You've got me looking at scroll saws, Kenbo. They range quite a bit in price, every where from $80- $1300. I might look harder at the $200something Delta to start. What would you recommend?


----------



## Kenbo (Sep 16, 2008)

I would suggest the DeWalt 788 which is a very good saw for the money with low vibrations etc. You can usually find one second hand if money is an issue.
I would also suggest that before you purchase any scroll saw, you may want to read this thread which will link you to an article that I wrote a while back for the member on the forum. 
I have an Excalibur 30" saw which I am very happy with but prior to that, I had a DeWalt 788 for years and was happy with that as well.
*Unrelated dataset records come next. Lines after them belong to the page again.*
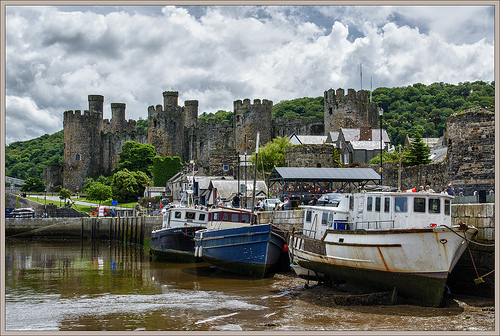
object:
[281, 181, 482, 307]
boat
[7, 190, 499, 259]
dock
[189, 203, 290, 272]
boat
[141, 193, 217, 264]
boat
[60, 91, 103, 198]
tower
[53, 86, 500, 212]
castle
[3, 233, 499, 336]
water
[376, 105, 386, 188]
light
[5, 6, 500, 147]
sky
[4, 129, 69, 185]
hillside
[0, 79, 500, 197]
hill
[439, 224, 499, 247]
rope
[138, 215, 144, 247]
post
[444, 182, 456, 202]
onlooker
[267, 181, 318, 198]
streamer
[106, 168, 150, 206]
foliage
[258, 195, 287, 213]
vehicle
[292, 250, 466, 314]
bottom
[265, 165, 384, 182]
roof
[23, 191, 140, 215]
road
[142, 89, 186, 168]
tower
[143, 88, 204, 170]
group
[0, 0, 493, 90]
cloud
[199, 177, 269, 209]
building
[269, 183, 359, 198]
flag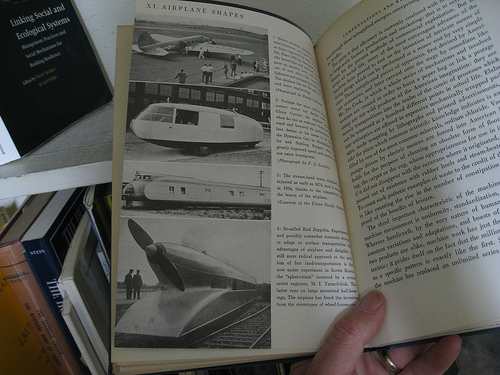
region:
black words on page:
[378, 174, 467, 219]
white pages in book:
[97, 175, 390, 322]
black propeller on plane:
[124, 212, 164, 274]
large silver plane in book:
[147, 242, 264, 304]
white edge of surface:
[27, 147, 93, 206]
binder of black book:
[15, 223, 70, 297]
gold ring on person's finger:
[371, 347, 412, 365]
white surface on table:
[49, 135, 131, 151]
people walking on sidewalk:
[165, 55, 280, 97]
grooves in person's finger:
[310, 301, 385, 343]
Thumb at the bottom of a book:
[309, 287, 393, 374]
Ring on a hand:
[377, 346, 401, 373]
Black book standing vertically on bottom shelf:
[21, 189, 121, 374]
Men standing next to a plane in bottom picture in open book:
[120, 266, 150, 301]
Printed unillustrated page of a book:
[312, 0, 498, 350]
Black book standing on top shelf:
[0, 0, 113, 165]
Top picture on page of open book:
[128, 13, 271, 91]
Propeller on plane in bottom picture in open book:
[125, 216, 190, 293]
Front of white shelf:
[1, 163, 111, 197]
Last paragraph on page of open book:
[272, 223, 363, 309]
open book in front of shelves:
[25, 20, 488, 358]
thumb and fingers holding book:
[206, 285, 481, 367]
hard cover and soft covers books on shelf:
[7, 200, 102, 365]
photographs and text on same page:
[105, 0, 350, 346]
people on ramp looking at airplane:
[135, 20, 270, 90]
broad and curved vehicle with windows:
[122, 91, 267, 158]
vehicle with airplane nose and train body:
[116, 165, 271, 220]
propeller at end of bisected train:
[115, 212, 265, 337]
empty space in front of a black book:
[15, 20, 110, 157]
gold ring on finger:
[301, 325, 462, 370]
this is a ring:
[383, 355, 399, 371]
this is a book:
[215, 32, 499, 272]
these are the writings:
[281, 224, 346, 303]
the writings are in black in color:
[281, 242, 333, 282]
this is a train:
[141, 170, 256, 207]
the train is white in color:
[183, 182, 205, 190]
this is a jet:
[153, 26, 239, 58]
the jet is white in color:
[151, 42, 168, 50]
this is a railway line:
[233, 315, 270, 342]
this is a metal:
[246, 332, 275, 342]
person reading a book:
[101, 31, 469, 374]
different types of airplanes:
[118, 3, 298, 352]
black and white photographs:
[124, 18, 281, 355]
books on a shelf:
[5, 14, 111, 374]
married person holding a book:
[265, 153, 472, 373]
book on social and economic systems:
[3, 3, 104, 137]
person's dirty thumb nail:
[293, 246, 410, 373]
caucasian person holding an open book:
[267, 223, 466, 374]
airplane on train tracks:
[115, 208, 275, 353]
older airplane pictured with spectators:
[127, 16, 276, 92]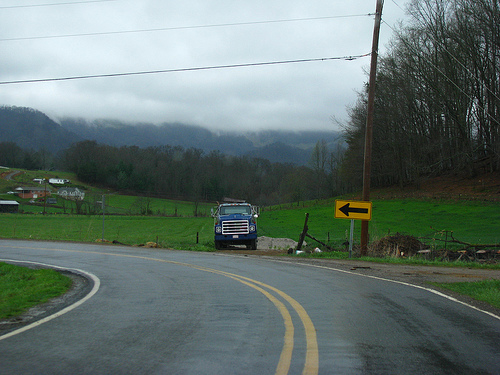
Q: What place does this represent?
A: It represents the road.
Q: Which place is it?
A: It is a road.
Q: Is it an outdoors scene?
A: Yes, it is outdoors.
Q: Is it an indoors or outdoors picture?
A: It is outdoors.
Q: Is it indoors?
A: No, it is outdoors.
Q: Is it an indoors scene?
A: No, it is outdoors.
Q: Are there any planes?
A: No, there are no planes.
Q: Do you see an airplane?
A: No, there are no airplanes.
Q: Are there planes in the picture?
A: No, there are no planes.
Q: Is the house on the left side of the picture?
A: Yes, the house is on the left of the image.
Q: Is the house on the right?
A: No, the house is on the left of the image.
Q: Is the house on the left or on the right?
A: The house is on the left of the image.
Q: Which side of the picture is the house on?
A: The house is on the left of the image.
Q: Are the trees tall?
A: Yes, the trees are tall.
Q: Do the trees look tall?
A: Yes, the trees are tall.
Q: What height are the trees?
A: The trees are tall.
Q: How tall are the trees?
A: The trees are tall.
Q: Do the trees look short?
A: No, the trees are tall.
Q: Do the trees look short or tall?
A: The trees are tall.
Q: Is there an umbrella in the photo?
A: No, there are no umbrellas.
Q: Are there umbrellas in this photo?
A: No, there are no umbrellas.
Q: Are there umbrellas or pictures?
A: No, there are no umbrellas or pictures.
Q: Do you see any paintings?
A: No, there are no paintings.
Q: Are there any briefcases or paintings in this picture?
A: No, there are no paintings or briefcases.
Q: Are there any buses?
A: No, there are no buses.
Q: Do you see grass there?
A: Yes, there is grass.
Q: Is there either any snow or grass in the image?
A: Yes, there is grass.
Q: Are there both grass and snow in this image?
A: No, there is grass but no snow.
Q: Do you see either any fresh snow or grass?
A: Yes, there is fresh grass.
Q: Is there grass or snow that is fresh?
A: Yes, the grass is fresh.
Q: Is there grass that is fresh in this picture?
A: Yes, there is fresh grass.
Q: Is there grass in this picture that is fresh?
A: Yes, there is grass that is fresh.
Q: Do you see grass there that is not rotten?
A: Yes, there is fresh grass.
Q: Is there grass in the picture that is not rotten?
A: Yes, there is fresh grass.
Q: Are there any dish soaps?
A: No, there are no dish soaps.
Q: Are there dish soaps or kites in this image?
A: No, there are no dish soaps or kites.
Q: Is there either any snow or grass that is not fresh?
A: No, there is grass but it is fresh.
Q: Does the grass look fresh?
A: Yes, the grass is fresh.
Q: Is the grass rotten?
A: No, the grass is fresh.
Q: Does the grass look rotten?
A: No, the grass is fresh.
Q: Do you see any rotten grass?
A: No, there is grass but it is fresh.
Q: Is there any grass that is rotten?
A: No, there is grass but it is fresh.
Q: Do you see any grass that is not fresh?
A: No, there is grass but it is fresh.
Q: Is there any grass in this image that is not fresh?
A: No, there is grass but it is fresh.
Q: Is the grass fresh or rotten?
A: The grass is fresh.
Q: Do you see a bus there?
A: No, there are no buses.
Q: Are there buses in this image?
A: No, there are no buses.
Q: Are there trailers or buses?
A: No, there are no buses or trailers.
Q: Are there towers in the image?
A: No, there are no towers.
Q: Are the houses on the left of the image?
A: Yes, the houses are on the left of the image.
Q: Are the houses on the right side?
A: No, the houses are on the left of the image.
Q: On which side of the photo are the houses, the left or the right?
A: The houses are on the left of the image.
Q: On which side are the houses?
A: The houses are on the left of the image.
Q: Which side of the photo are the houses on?
A: The houses are on the left of the image.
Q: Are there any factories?
A: No, there are no factories.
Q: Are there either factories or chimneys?
A: No, there are no factories or chimneys.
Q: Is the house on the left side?
A: Yes, the house is on the left of the image.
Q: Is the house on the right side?
A: No, the house is on the left of the image.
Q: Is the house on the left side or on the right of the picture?
A: The house is on the left of the image.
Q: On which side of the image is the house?
A: The house is on the left of the image.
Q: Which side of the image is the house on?
A: The house is on the left of the image.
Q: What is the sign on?
A: The sign is on the pole.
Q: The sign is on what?
A: The sign is on the pole.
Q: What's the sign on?
A: The sign is on the pole.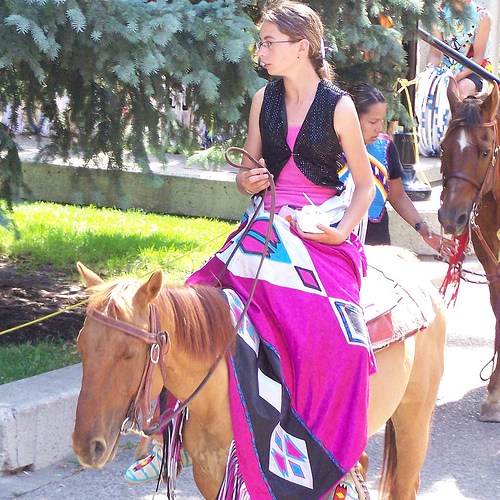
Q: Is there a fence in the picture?
A: No, there are no fences.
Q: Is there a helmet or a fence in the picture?
A: No, there are no fences or helmets.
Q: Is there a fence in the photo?
A: No, there are no fences.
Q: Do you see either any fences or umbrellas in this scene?
A: No, there are no fences or umbrellas.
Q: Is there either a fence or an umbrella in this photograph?
A: No, there are no fences or umbrellas.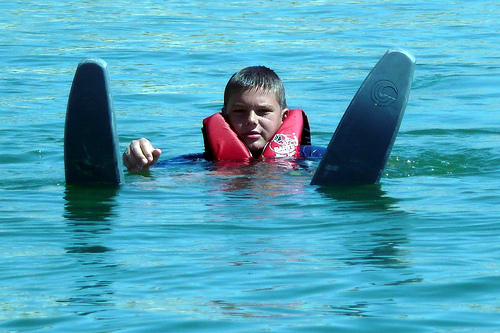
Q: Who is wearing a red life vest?
A: A man.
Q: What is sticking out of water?
A: Skis.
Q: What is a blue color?
A: Water.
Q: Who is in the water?
A: A boy.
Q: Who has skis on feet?
A: A boy.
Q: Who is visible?
A: A boy.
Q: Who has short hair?
A: A boy.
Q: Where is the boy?
A: In the water.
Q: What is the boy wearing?
A: Life jacket.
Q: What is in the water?
A: Reflection of the skies.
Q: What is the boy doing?
A: Water skiing.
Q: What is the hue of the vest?
A: Red.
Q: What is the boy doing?
A: Resting in the water.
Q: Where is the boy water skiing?
A: Ocean.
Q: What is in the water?
A: A boy.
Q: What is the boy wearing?
A: Life preserver.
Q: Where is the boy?
A: In blue waters.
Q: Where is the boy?
A: In the water.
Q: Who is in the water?
A: The boy.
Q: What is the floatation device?
A: Life jacket.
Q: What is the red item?
A: Life jacket.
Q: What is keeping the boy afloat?
A: Life jacket.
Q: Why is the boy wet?
A: He is in the water.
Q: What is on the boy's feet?
A: Water skis.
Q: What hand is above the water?
A: The boy's right one.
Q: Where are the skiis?
A: On the boy's feet.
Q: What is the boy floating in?
A: Water.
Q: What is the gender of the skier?
A: Male.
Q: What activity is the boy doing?
A: Skiing.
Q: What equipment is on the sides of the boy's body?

If you are interested in reading a review that I wrote of the Excalibur, EX-30, you can find it here. I'm not suggesting that you purchase an EX-30 unless you are looking for a higher end saw but I thought you might like to see the difference a few dollars can make.


----------



## Roger Newby (May 26, 2009)

A little nostalgia.....way back in the middle of the last century (1950ish) toothpaste tubes came with a slotted key that you slipped on the end and wound to dispense. The tube was a soft metal, probably a lead alloy :blink: nice healthy stuff. I guess we have progressed some since then.:yes:


----------



## fromthehills (Aug 21, 2010)

I tell you, I've got Hegner dreams, but Dewalt reality. I do have a prejudice against Dewalt, as I haven't had good luck with their tools, personally. For the money, I'd probably hold out on the Dewalt, and wait awhile to buy the Excalibur. Which does seem to be the all around better deal. More bang for the buck than the Hegner, and more quality than the Dewalt. The Hegner just looks so cool, like you'd found it in Grandpa's shed!


----------



## fromthehills (Aug 21, 2010)

Roger Newby said:


> A little nostalgia.....way back in the middle of the last century (1950ish) toothpaste tubes came with a slotted key that you slipped on the end and wound to dispense. The tube was a soft metal, probably a lead alloy :blink: nice healthy stuff. I guess we have progressed some since then.:yes:


I believe they were lead. They had the notion that lead was harmless, or even beneficial, at one point.


----------



## JohnK007 (Nov 14, 2009)

It's a Canadian quarter.


----------